Tony Clement
- Born: Anthony Clement 8 February 1967 (age 59) Morriston, Swansea, Wales
- Height: 5 ft 10 in (1.78 m)
- Weight: 13 st 10 lb (87 kg)

Rugby union career
- Position(s): Fullback, Flyhalf.

Amateur team(s)
- Years: Team / Apps / (Points)
- 1985-1999: Swansea RFC / 248 / (327)
- 1987-1993: Barbarian F.C. / 4 / (0)

International career
- Years: Team / Apps / (Points)
- 1987–1995: Wales / 37 / (38)
- 1989,1993: British & Irish Lions / 9 / (18)
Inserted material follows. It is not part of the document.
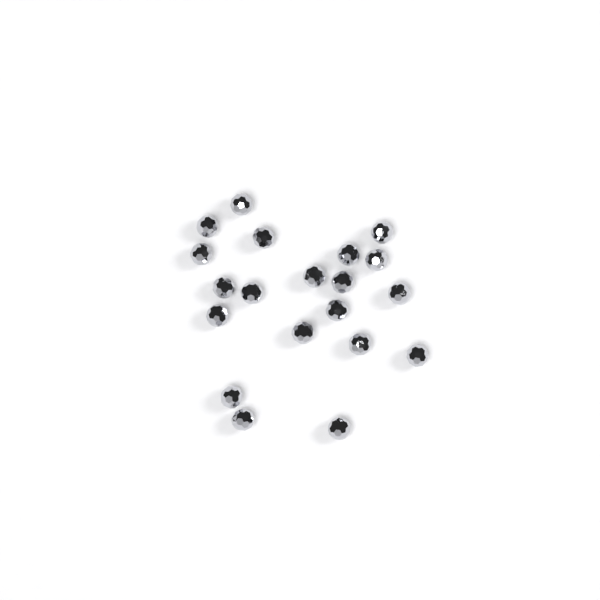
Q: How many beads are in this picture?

= Tony Clement (rugby union) =

British Lions & Wales international rugby union footballer

Tony Clement (born Morriston, 8 February 1967) is a former Welsh international rugby union player. He played as a fullback and was awarded 37 caps for Wales, scoring 7 tries and a drop goal. He played at the 1991 Rugby World Cup finals and at the 1995 Rugby World Cup finals. Tony represented the British & Irish lions in 1989, touring to Australia. In 1993 he toured New Zealand with the British Lions, scoring £ tries and a drop goal for the Lions. At the time played club rugby for Swansea RFC. Clement played 248 games for Swansea scoring 62 tries.

Tony Clement spent his entire playing career with his club, Swansea. He then went on to become head coach of the club, along with Keith Colclough.

Tony was formerly Wales under 20s team manager.